Update: AFC completed a rights issue in June 2010 that was subscribed to by existing investors to fund working capital requirements through 2011. The Company is presently exploring different options to leverage its competitive advantage as the first-mover in the market.

 

 

 

One Central Residences Macau SIHL invested in four high-end residential apartments in a new development in Macau, which was completed ahead of schedule in August 2009.

 

 

Update: The Macau property market continues to improve. The development has been completed and SIHL took possession of the property units in August 2009.

 

SUBSEQUENT EVENTS

 

The Company issued 2,059,745 ordinary shares on 21 October 2010, credited as fully paid, to the Investment Manager, Symphony Investment Managers Limited, increasing the Company's fully paid issued share capital from 342,379,466 ordinary shares to 344,439,211 ordinary shares. The shares were issued as part of the contractual arrangements with the Investment Manager. If these shares had been in issue as at 30 September 2010, SIHL's NAV per share would decrease by US$0.0072 per share from US$1.1981 to US$1.1909 per share on that date.

 

 

A more detailed investor update is available upon request from the Company or maybe accessed via www.symphonyasia.com.

 

For further information, please contact:

Sunil Chandiramani - Symphony Asia Limited (+852 2801 6199)

 

The foregoing may contain certain forward looking or forward sounding statements with respect to the investments, prospects and/or liquidity of the Company. Forward looking statements, by their very nature, involve risk and uncertainty, because they relate to circumstances and events that may or may not take place in the future due to the numerous factors that could cause actual events to differ materially from those implied by any forward looking statements. Neither the Company nor its Investment Manager undertake to update any such forward looking statements.

 

No representation or warranty is made by the Company or its Investment Manager as to the accuracy or completeness of the information contained in this document and its attachments and no liability will be accepted for any loss whatsoever arising in connection with such information. The press releases attached to this document were obtained from publicly available sources as at the latest practicable time for the preparation of this document.

 

This document is for information purposes only and does not constitute an invitation or offer to underwrite, subscribe for or otherwise acquire or dispose of any securities of the Company in any jurisdiction.

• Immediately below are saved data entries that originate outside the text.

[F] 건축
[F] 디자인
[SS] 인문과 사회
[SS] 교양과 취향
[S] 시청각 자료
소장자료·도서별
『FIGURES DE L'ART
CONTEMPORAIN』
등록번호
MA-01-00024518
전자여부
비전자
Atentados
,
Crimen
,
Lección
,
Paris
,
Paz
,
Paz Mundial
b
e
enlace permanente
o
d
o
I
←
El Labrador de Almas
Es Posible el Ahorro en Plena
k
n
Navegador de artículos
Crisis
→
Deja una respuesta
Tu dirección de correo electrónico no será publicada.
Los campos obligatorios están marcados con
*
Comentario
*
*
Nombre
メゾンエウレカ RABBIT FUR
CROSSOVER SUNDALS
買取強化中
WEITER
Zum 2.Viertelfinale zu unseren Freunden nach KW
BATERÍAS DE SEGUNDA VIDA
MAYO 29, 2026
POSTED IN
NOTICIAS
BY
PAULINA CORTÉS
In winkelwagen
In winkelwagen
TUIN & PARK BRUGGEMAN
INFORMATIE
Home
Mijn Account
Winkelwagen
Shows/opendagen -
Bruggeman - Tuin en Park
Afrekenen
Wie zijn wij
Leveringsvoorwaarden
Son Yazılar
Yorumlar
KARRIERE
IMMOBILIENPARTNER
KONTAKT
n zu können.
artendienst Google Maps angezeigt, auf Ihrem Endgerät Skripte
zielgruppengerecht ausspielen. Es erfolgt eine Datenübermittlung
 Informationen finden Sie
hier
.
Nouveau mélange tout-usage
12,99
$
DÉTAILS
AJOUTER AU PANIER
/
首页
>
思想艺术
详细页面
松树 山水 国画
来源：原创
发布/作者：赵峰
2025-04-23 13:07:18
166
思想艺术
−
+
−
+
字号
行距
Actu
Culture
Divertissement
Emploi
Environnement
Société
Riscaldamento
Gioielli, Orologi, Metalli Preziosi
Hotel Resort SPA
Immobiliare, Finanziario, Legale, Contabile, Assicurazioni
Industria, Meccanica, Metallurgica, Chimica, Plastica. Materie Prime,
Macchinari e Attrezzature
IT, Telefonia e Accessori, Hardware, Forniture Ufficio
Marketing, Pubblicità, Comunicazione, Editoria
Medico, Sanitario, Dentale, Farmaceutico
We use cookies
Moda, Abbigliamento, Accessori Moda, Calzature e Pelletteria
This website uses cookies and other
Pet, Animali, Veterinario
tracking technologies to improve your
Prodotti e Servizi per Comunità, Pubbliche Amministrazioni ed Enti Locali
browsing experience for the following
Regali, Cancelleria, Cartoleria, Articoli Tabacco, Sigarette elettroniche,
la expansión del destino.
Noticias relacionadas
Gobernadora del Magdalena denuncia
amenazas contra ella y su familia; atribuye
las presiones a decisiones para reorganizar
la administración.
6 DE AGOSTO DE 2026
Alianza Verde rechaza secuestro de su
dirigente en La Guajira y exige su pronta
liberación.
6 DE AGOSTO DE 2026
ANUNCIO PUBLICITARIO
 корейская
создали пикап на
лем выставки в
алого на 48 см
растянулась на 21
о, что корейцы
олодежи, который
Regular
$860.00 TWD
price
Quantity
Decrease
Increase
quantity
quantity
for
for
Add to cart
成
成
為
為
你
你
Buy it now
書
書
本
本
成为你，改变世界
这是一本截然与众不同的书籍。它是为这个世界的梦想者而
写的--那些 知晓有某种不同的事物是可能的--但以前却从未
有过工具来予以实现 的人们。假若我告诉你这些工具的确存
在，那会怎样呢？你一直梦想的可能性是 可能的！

All investments are subject to risk. Past performance is no guarantee of future returns. Shareholders and prospective investors are advised to seek expert legal, financial, tax and other professional advice before making any investment decisions.

 

This document is not for distribution, directly or indirectly, in or into the United States or any jurisdiction in which such distribution would be unlawful.

 

This announcement is not an offer of securities for sale into the United States. The Company's securities have not been, and will not be, registered under the United States Securities Act of 1933 and may not be offered or sold in the United States absent registration or an exemption from registration. There will be no public offer of securities in the United States.